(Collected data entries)
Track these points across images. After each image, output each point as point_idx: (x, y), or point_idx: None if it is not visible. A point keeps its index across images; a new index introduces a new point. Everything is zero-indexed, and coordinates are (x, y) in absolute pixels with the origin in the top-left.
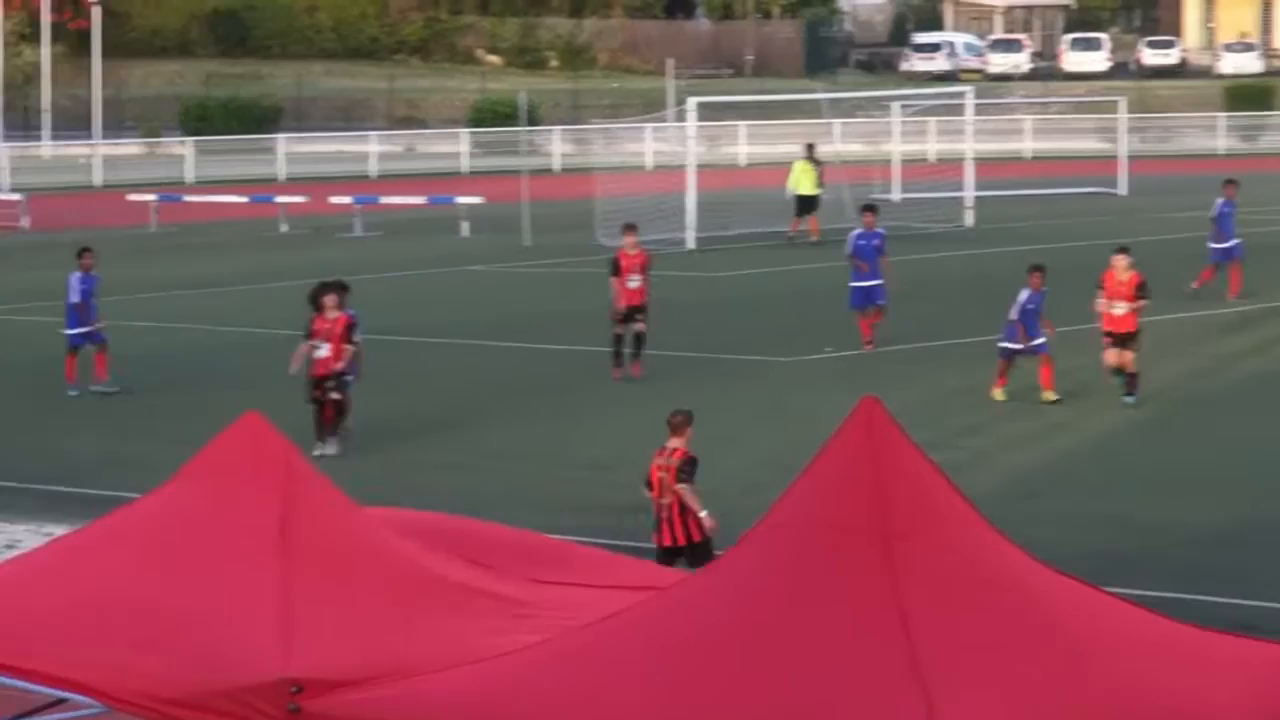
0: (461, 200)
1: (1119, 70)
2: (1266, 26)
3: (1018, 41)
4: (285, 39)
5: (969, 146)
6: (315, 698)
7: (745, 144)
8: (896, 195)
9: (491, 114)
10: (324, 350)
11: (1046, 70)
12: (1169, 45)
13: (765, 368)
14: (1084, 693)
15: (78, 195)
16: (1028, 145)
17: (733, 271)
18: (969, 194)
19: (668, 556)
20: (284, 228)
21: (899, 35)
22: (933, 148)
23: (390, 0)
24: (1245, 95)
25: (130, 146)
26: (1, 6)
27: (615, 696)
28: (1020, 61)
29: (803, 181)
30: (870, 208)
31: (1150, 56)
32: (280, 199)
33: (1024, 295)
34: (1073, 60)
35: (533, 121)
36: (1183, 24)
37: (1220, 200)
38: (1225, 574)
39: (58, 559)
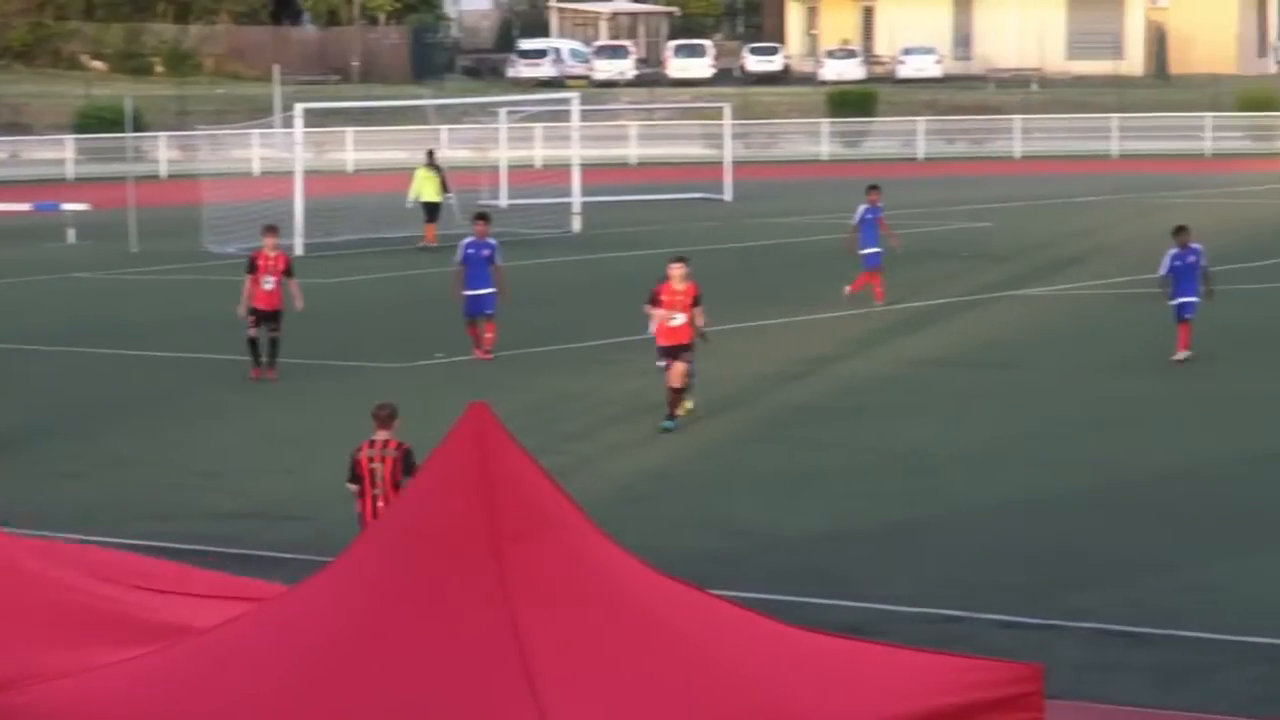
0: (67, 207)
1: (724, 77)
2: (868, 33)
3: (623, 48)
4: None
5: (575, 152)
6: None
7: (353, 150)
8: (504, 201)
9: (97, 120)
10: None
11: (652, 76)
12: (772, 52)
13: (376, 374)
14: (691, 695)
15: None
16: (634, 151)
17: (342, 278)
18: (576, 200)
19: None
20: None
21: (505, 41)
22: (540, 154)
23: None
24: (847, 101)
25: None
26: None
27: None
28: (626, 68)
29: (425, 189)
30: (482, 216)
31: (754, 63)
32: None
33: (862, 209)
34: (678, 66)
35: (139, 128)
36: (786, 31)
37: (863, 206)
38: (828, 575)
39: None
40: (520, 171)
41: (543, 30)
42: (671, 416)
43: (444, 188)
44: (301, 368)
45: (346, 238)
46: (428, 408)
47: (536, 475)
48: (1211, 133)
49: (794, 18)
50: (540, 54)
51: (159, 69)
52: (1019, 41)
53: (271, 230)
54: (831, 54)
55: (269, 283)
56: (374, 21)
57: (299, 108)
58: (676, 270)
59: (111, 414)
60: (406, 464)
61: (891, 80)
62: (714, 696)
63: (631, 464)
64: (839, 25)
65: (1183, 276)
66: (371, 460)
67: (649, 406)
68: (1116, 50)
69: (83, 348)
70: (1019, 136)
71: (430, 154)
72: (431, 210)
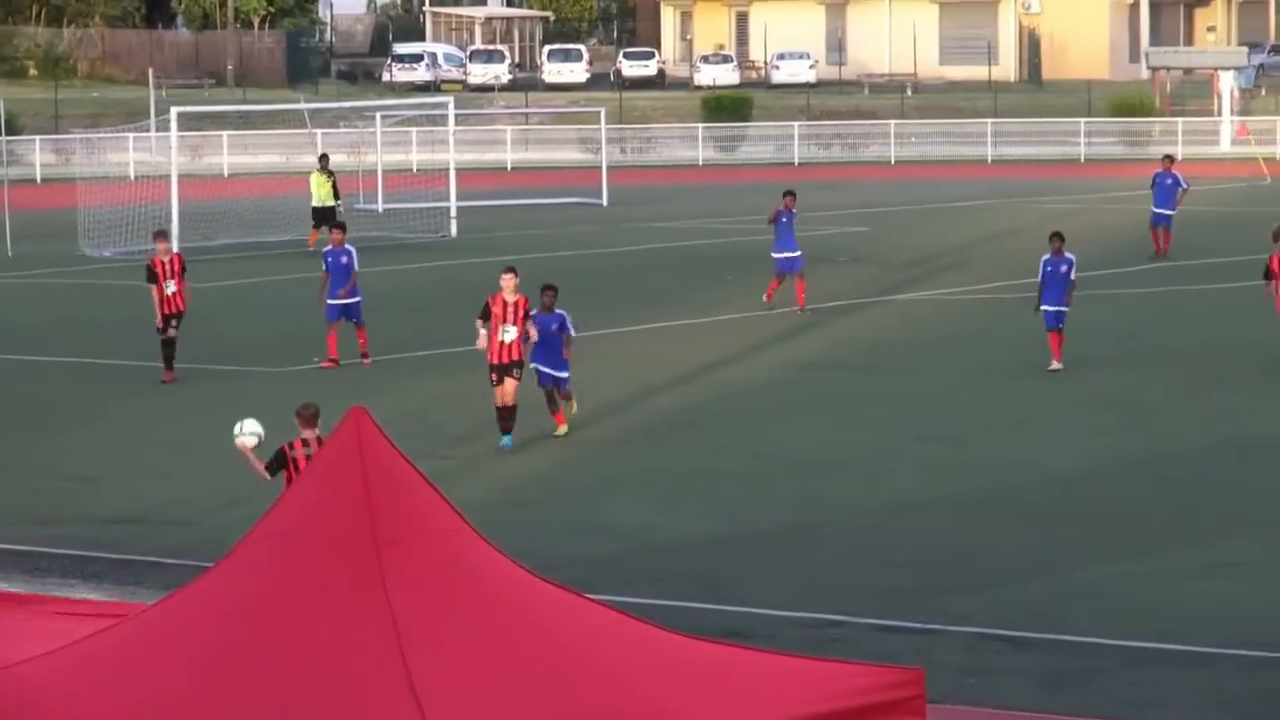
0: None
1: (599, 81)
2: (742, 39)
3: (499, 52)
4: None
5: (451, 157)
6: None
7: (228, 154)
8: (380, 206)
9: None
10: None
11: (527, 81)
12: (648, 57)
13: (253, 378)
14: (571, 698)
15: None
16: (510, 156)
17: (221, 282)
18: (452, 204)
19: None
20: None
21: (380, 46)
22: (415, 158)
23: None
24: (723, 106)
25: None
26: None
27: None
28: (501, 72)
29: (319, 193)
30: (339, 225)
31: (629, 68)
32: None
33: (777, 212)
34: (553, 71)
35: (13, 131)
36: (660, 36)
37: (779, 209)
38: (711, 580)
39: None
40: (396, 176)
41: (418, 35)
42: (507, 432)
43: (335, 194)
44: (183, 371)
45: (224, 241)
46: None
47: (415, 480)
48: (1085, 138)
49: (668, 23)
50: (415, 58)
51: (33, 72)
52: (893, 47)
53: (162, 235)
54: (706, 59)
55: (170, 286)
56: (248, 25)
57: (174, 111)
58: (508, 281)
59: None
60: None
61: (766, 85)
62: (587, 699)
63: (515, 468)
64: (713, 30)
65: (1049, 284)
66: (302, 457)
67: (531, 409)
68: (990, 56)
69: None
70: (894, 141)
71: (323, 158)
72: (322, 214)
...
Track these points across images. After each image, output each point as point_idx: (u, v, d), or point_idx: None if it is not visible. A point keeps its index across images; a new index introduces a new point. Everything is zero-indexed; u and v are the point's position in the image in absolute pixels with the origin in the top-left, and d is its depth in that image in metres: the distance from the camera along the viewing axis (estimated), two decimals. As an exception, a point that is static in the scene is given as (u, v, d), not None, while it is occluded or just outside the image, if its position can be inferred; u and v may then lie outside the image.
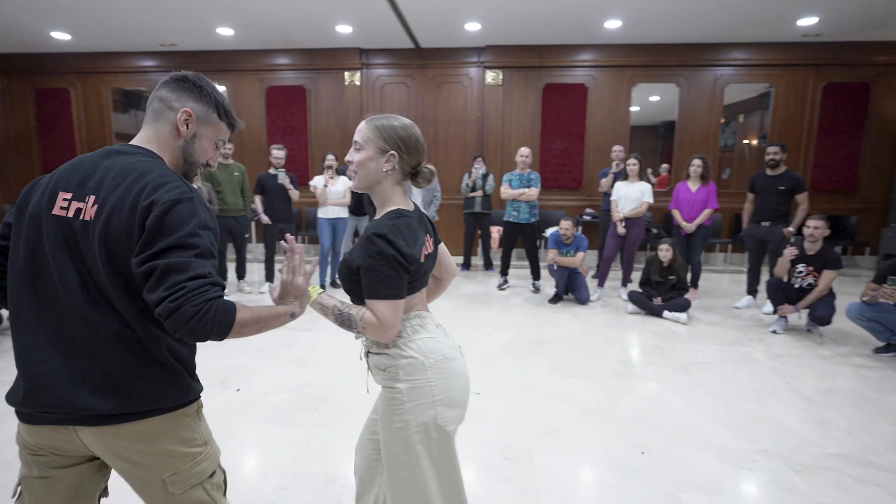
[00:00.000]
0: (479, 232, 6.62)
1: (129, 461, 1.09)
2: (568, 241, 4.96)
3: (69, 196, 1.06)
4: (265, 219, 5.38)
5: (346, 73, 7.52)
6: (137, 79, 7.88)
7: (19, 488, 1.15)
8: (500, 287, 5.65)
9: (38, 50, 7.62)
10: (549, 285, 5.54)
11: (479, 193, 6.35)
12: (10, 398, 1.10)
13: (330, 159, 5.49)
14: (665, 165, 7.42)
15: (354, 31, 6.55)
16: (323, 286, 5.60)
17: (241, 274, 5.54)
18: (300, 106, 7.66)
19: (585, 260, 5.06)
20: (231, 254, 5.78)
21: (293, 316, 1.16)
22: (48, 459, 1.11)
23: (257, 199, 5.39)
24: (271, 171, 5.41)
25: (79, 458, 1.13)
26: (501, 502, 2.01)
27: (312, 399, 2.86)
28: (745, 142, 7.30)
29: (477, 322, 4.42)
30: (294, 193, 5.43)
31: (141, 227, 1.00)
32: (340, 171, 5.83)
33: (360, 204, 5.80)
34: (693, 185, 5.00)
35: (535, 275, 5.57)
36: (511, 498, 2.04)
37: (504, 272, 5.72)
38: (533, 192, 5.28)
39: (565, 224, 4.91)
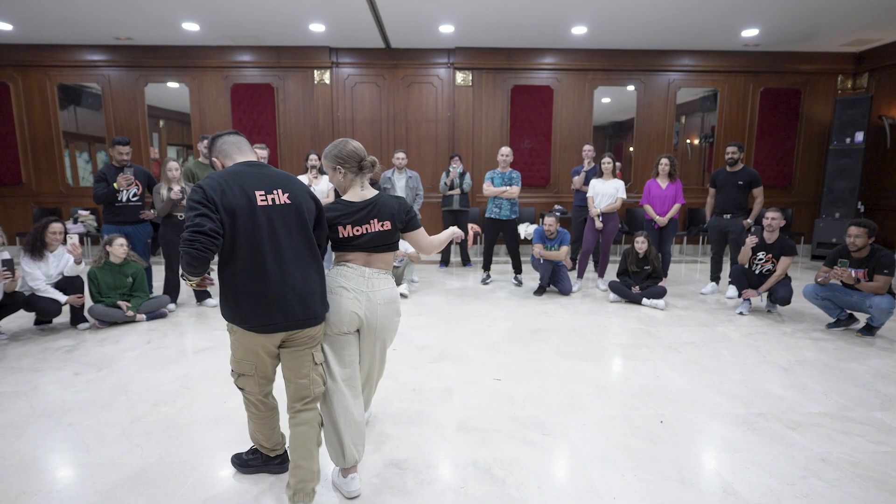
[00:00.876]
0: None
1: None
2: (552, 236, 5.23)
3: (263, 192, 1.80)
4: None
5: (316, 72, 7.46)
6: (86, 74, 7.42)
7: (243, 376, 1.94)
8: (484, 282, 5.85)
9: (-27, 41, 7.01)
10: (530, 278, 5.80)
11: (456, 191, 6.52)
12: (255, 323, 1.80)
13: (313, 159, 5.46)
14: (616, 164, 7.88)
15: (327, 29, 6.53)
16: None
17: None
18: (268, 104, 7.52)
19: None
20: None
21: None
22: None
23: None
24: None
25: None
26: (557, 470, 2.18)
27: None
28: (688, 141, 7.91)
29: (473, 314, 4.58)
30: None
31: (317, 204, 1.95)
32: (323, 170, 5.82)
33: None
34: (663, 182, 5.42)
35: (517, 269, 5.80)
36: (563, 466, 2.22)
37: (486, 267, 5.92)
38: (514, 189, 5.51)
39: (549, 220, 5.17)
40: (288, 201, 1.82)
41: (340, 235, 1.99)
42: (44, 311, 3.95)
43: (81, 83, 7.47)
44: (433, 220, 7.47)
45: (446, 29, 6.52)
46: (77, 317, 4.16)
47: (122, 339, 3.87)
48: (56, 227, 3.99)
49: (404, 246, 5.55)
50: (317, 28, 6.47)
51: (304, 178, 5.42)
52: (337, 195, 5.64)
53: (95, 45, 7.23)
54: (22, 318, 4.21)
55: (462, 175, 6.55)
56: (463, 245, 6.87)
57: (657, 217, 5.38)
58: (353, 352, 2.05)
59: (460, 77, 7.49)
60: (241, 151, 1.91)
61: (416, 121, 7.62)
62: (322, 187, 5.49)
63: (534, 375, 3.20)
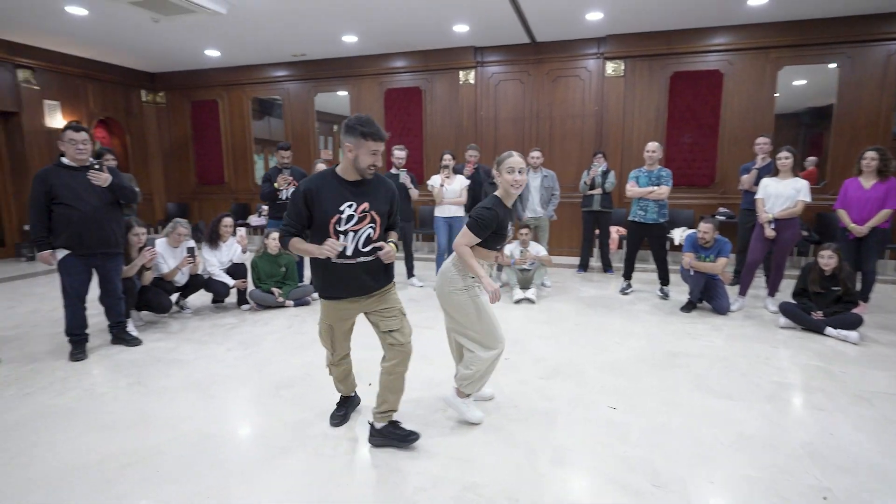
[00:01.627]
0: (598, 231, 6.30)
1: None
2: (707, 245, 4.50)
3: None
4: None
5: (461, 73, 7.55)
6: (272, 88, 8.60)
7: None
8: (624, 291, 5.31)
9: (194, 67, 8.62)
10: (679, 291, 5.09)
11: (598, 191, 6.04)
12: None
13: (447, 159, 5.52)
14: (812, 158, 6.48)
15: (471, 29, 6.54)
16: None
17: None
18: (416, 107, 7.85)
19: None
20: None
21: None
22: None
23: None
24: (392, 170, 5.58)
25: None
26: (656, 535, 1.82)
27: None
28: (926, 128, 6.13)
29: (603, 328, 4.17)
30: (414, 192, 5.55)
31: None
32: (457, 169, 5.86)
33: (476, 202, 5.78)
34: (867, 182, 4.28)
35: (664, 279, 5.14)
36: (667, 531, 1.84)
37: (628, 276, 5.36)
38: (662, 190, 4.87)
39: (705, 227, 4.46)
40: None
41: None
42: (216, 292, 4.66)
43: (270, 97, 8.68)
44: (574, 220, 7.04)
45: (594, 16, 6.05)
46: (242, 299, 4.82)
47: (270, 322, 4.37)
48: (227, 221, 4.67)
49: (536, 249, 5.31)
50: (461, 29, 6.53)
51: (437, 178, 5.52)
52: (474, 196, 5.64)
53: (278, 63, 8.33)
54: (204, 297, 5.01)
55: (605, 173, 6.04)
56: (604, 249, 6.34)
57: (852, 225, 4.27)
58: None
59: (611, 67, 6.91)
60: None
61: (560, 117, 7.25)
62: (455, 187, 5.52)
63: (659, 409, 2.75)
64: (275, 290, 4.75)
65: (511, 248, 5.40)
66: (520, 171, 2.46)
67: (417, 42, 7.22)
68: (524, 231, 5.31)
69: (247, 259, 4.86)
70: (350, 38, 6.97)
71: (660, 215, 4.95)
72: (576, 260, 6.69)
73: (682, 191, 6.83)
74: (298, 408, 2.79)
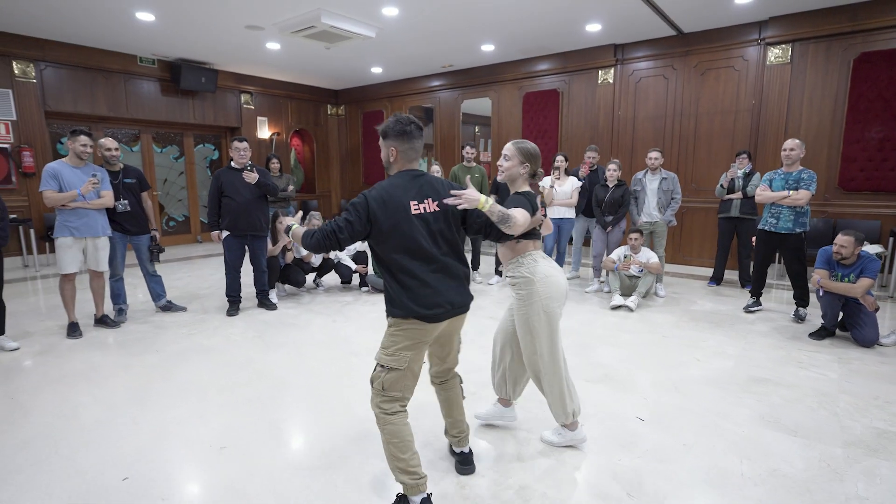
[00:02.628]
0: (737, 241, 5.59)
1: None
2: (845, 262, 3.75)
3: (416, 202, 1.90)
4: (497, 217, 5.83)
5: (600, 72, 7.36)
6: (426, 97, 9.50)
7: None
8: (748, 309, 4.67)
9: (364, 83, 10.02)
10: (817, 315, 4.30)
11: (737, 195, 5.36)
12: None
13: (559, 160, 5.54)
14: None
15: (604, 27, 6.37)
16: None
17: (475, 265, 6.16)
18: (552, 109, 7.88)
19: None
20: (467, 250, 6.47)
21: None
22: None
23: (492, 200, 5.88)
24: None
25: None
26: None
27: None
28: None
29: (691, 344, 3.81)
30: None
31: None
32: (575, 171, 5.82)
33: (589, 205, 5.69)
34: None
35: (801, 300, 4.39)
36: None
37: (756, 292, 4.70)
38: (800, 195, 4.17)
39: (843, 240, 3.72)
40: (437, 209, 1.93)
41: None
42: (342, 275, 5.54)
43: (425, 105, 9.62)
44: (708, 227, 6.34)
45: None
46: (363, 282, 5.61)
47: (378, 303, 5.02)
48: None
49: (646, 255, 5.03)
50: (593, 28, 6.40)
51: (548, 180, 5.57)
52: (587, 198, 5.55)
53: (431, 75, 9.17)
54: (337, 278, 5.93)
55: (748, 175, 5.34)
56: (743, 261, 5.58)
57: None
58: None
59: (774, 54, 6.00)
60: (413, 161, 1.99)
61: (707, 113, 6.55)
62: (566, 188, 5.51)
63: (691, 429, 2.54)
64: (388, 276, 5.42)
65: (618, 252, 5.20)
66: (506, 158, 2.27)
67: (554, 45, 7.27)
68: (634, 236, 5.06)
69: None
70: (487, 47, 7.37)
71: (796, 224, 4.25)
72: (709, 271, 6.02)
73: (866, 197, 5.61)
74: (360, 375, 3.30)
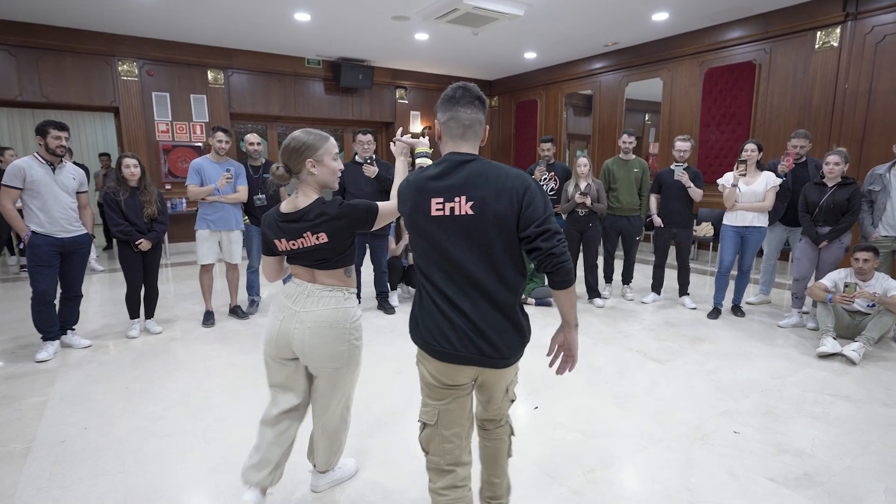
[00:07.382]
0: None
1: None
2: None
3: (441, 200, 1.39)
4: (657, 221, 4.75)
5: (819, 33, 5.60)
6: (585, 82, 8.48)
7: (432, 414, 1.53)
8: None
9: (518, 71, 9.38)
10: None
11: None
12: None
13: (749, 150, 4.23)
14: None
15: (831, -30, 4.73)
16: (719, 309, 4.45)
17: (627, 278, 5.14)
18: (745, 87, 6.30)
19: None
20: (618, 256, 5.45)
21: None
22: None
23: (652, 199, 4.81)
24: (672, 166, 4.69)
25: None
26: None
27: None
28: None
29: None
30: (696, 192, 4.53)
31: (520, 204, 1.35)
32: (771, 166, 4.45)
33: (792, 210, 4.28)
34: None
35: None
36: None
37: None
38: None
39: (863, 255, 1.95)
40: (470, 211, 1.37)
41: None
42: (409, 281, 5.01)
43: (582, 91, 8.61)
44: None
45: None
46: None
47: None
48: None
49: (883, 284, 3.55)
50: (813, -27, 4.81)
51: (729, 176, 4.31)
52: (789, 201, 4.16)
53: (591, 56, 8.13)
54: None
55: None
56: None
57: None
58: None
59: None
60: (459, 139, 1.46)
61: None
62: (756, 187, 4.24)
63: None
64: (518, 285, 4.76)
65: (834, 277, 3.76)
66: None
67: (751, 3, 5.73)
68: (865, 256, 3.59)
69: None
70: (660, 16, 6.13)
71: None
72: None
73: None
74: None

_TASK STATEMENT_:
Among the records above, locate the line containing "in the top-left." and the line containing "4: (285, 39)", then transcribe exactly the lines starting at the first and ending at the second, with no pictures.

_SOLUTION BELOW_:
Track these points across images. After each image, output each point as point_idx: (x, y), or point_idx: None if it is not visible. A point keeps its index across images; a new index introduces a new point. Everything is zero-indexed, and coordinates are (x, y) in absolute pixels with the origin in the top-left.
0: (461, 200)
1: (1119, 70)
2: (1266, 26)
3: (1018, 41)
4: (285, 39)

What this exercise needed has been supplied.